Oui. SPF et DKIM prouvent chacun des choses différentes, et DMARC est ce qui les relie à l’adresse que les destinataires voient réellement tout en indiquant aux destinataires quoi faire en cas d’échec. Ensemble, ils forment un seul système ; en omettre un laisse une faille que les fournisseurs — et les spammeurs — trouveront.

Quelle est la différence entre SPF et DKIM ?

SPF autorise quels serveurs peuvent envoyer pour votre domaine (une vérification de chemin) et casse lorsque le courrier est transféré.

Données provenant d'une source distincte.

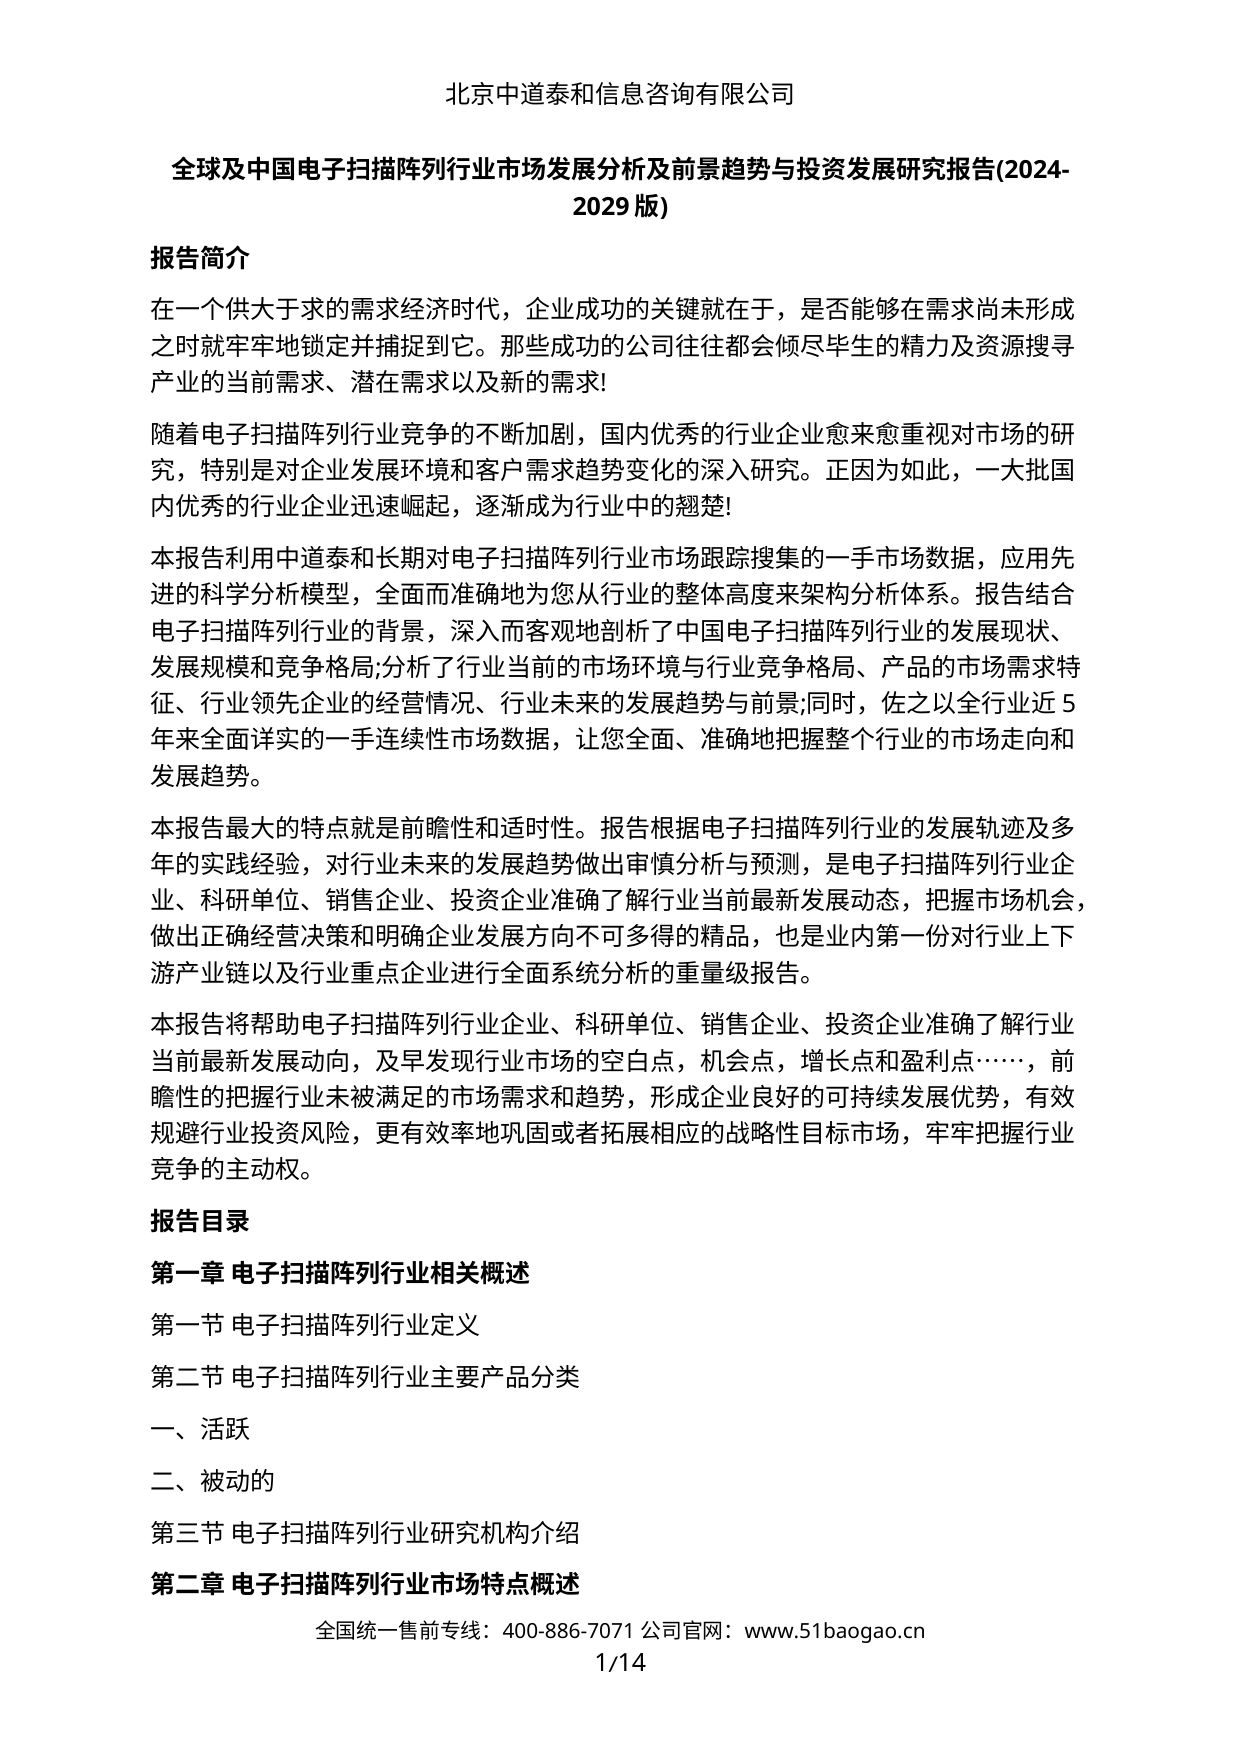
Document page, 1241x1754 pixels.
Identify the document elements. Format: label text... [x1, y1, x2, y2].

text 第一章 电子扫描阵列行业相关概述 [150, 1254, 1090, 1290]
text 第二节 电子扫描阵列行业主要产品分类 [150, 1357, 1090, 1394]
text 报告简介 [150, 238, 1090, 274]
text 第三节 电子扫描阵列行业研究机构介绍 [150, 1513, 1090, 1549]
text 全球及中国电子扫描阵列行业市场发展分析及前景趋势与投资发展研究报告(2024-2029版) [150, 150, 1090, 222]
text 本报告将帮助电子扫描阵列行业企业、科研单位、销售企业、投资企业准确了解行业当前最新发展动向，及早发现行业市场的空白点，机会点，增长点和盈利点……，前瞻性的把握行业未被满足的市场需求和趋势，形成企业良好的可持续发展优势，有效规避行业投资风险，更有效率地巩固或者拓展相应的战略性目标市场，牢牢把握行业竞争的主动权。 [150, 1005, 1090, 1186]
text 本报告最大的特点就是前瞻性和适时性。报告根据电子扫描阵列行业的发展轨迹及多年的实践经验，对行业未来的发展趋势做出审慎分析与预测，是电子扫描阵列行业企业、科研单位、销售企业、投资企业准确了解行业当前最新发展动态，把握市场机会，做出正确经营决策和明确企业发展方向不可多得的精品，也是业内第一份对行业上下游产业链以及行业重点企业进行全面系统分析的重量级报告。 [150, 808, 1090, 989]
text 在一个供大于求的需求经济时代，企业成功的关键就在于，是否能够在需求尚未形成之时就牢牢地锁定并捕捉到它。那些成功的公司往往都会倾尽毕生的精力及资源搜寻产业的当前需求、潜在需求以及新的需求! [150, 290, 1090, 399]
text 随着电子扫描阵列行业竞争的不断加剧，国内优秀的行业企业愈来愈重视对市场的研究，特别是对企业发展环境和客户需求趋势变化的深入研究。正因为如此，一大批国内优秀的行业企业迅速崛起，逐渐成为行业中的翘楚! [150, 414, 1090, 523]
text 一、活跃 [150, 1409, 1090, 1446]
text 二、被动的 [150, 1461, 1090, 1497]
text 第二章 电子扫描阵列行业市场特点概述 [150, 1565, 1090, 1601]
text 本报告利用中道泰和长期对电子扫描阵列行业市场跟踪搜集的一手市场数据，应用先进的科学分析模型，全面而准确地为您从行业的整体高度来架构分析体系。报告结合电子扫描阵列行业的背景，深入而客观地剖析了中国电子扫描阵列行业的发展现状、发展规模和竞争格局;分析了行业当前的市场环境与行业竞争格局、产品的市场需求特征、行业领先企业的经营情况、行业未来的发展趋势与前景;同时，佐之以全行业近5年来全面详实的一手连续性市场数据，让您全面、准确地把握整个行业的市场走向和发展趋势。 [150, 539, 1090, 792]
text 第一节 电子扫描阵列行业定义 [150, 1306, 1090, 1342]
text 报告目录 [150, 1202, 1090, 1238]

DKIM signe cryptographiquement le message lui-même, prouvant l’origine et l’intégrité, et survit généralement au transfert. DMARC exige qu’au moins l’un d’eux passe et s’aligne avec votre domaine From visible.

Est-il prudent de commencer DMARC à p=reject ?

Non. Commencez à p=none pour surveiller, utilisez les rapports agrégés pour trouver et corriger chaque source d’envoi légitime, puis montez en charge via quarantine jusqu’à reject. Sauter directement à l’application risque de bloquer votre propre courrier légitime.

L’authentification e-mail garantit-elle le placement en boîte de réception ?

Non, mais c’est le prérequis. L’authentification permet aux fournisseurs de faire confiance à vos envois et de les attribuer. Le placement en boîte de réception dépend toujours de la réputation, de l’engagement et de la qualité de la liste — abordés dans notre guide de la délivrabilité e-mail.